Likewise, feeling sorry for yourself and getting too upset over a loss can have detrimental effects on future performance. Negative emotions can overcome you, causing you to second-guess your ability.

The key is to have a short memory. Regardless of the outcome, good or bad, forget about it and move on to the next challenge.

This was the approach former Cleveland Indians ace Bob Feller took to the ballpark every day. Feller made his Major League debut at the age of 17 [he never pitched in the minors]. Always willing to outwork opponents, "The Heater from Van Meter" had his own unique program to perfect his skills. [Click here for Feller's old-time strength training routine.]

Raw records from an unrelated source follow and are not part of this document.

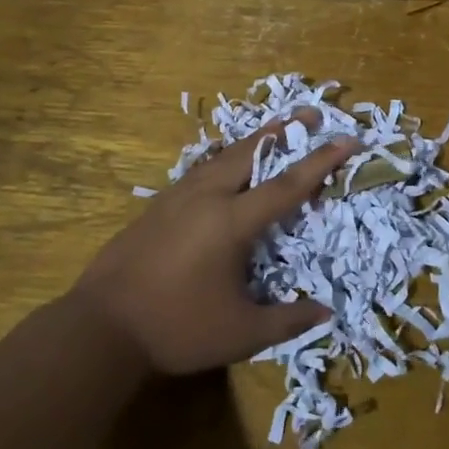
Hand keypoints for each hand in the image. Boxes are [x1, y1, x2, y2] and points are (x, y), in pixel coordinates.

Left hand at [71, 112, 353, 374]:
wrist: (101, 326)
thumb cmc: (176, 328)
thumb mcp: (240, 333)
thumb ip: (286, 321)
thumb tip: (325, 312)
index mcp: (232, 221)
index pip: (287, 184)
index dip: (322, 161)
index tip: (348, 138)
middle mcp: (207, 196)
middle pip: (252, 151)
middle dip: (284, 130)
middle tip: (309, 115)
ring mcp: (178, 197)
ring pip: (223, 155)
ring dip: (253, 141)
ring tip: (273, 132)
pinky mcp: (158, 205)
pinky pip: (202, 169)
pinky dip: (226, 158)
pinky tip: (225, 168)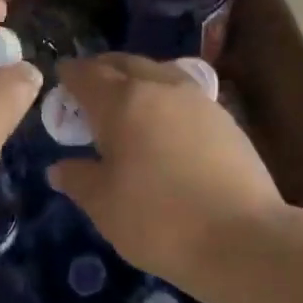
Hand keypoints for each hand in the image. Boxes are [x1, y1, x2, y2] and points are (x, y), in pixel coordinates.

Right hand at [48, 54, 283, 293]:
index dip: (70, 75)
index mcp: (122, 102)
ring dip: (138, 79)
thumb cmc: (159, 220)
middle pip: (126, 64)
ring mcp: (198, 101)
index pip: (88, 75)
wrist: (242, 238)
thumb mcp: (104, 206)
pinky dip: (164, 99)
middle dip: (103, 70)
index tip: (61, 78)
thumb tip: (60, 167)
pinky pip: (184, 95)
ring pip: (160, 74)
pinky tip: (164, 124)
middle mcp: (161, 88)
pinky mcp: (225, 119)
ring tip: (127, 103)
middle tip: (89, 88)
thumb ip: (79, 179)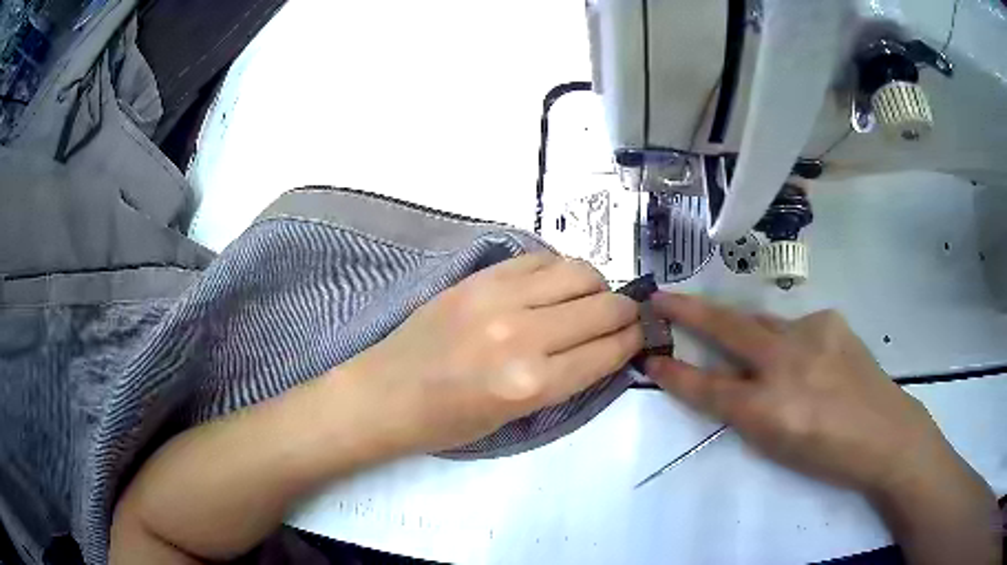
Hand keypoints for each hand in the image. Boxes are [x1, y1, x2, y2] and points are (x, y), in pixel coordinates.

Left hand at [346, 252, 643, 451]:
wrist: (386, 393)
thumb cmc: (447, 422)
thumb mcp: (516, 418)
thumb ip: (565, 379)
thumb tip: (605, 345)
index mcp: (532, 385)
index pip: (608, 350)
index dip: (632, 341)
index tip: (639, 336)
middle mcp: (522, 335)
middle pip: (603, 306)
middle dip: (625, 313)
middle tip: (621, 318)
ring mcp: (498, 298)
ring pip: (578, 271)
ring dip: (595, 286)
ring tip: (587, 300)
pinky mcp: (478, 277)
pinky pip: (539, 258)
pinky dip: (558, 270)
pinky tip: (553, 286)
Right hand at [644, 293, 952, 493]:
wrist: (885, 433)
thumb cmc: (827, 455)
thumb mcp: (777, 446)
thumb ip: (747, 410)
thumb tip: (727, 378)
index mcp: (770, 409)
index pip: (709, 387)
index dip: (677, 375)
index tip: (651, 359)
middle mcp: (787, 364)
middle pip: (728, 330)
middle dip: (689, 312)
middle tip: (662, 298)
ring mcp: (812, 333)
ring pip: (763, 324)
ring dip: (746, 332)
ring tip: (751, 350)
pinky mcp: (830, 320)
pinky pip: (794, 326)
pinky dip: (788, 340)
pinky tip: (806, 360)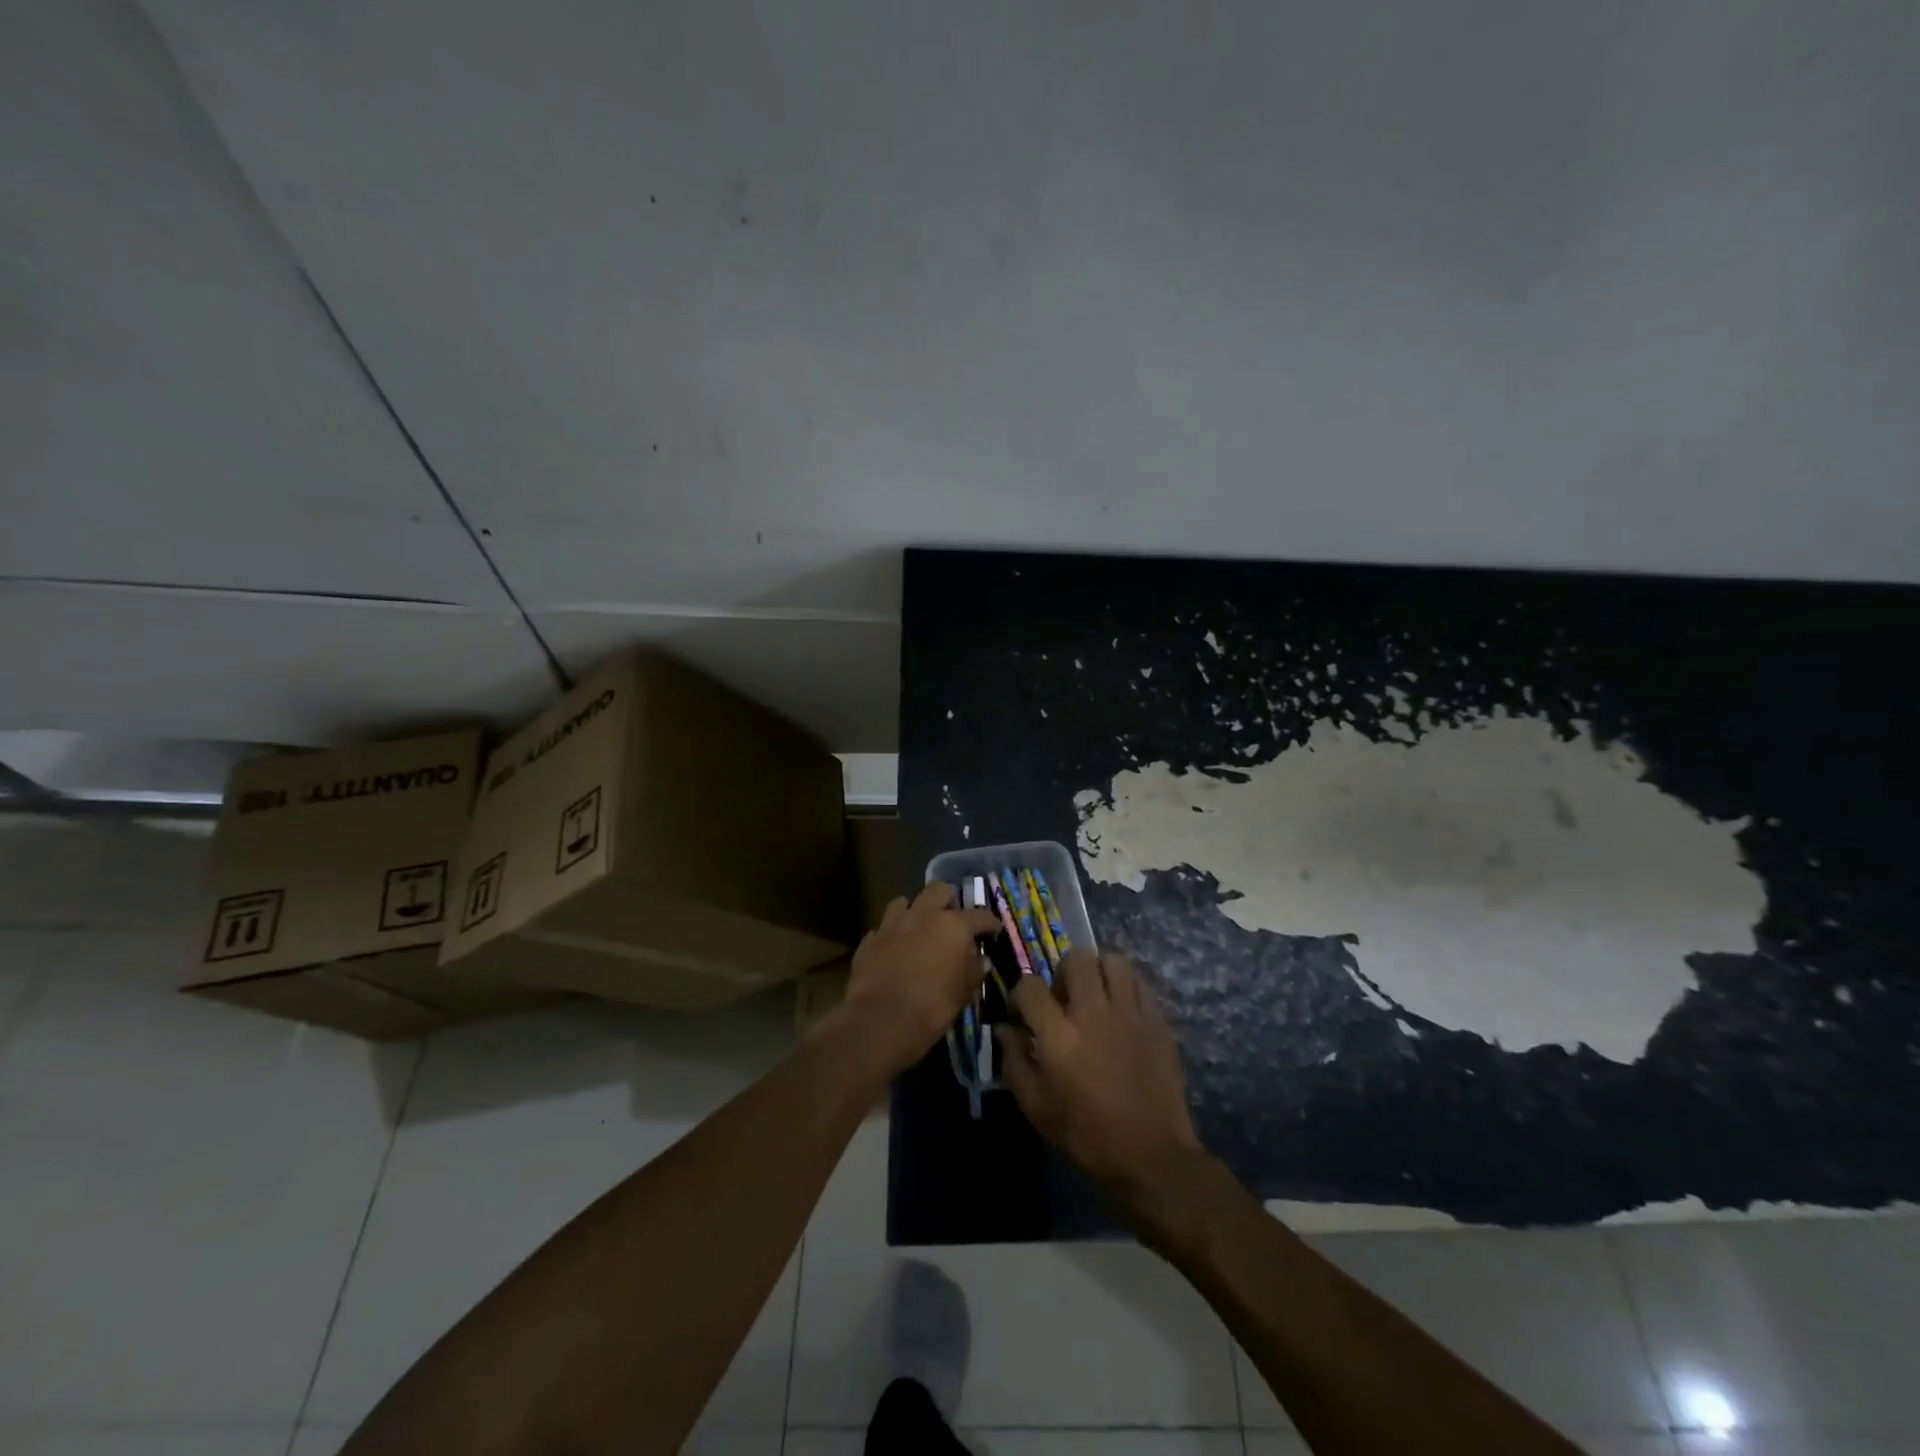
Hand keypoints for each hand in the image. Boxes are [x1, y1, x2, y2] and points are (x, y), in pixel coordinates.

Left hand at [836, 882, 1001, 1074]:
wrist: (882, 1019)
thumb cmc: (933, 1005)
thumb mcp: (964, 991)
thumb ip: (974, 970)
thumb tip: (980, 960)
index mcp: (953, 925)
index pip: (980, 915)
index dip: (990, 922)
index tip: (994, 930)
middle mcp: (923, 915)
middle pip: (938, 889)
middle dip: (947, 899)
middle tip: (952, 917)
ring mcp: (893, 924)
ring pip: (904, 902)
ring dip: (914, 911)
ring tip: (918, 927)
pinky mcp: (870, 939)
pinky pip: (883, 928)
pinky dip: (891, 935)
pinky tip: (894, 949)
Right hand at [998, 951, 1204, 1217]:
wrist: (1151, 1157)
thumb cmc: (1087, 1136)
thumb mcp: (1036, 1107)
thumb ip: (1014, 1061)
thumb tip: (1005, 1029)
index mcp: (1059, 1035)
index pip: (1030, 986)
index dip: (1021, 995)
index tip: (1022, 1014)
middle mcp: (1093, 1013)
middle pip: (1075, 959)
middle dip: (1062, 973)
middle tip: (1063, 999)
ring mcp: (1130, 1013)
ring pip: (1113, 961)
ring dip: (1098, 972)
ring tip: (1095, 996)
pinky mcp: (1157, 1021)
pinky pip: (1140, 983)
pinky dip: (1126, 987)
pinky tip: (1121, 1011)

Even after a four-year break from baseball to fight in World War II, Feller resumed his dominance on the mound. His first year back, "Bullet Bob" recorded an incredible 348 strikeouts and a 2.18 ERA. He continued to out-train opponents every year, eventually helping the Tribe win the 1948 World Series.

Feller's outstanding career landed him in the National Baseball Hall of Fame in 1962, his first year of eligibility. The eight-time All-Star is still the winningest pitcher in Indians history [266]. Among his many other distinctions, he led the American League in strikeouts seven times, and he is the only pitcher in MLB history to throw a no-hitter on Opening Day [1940 season].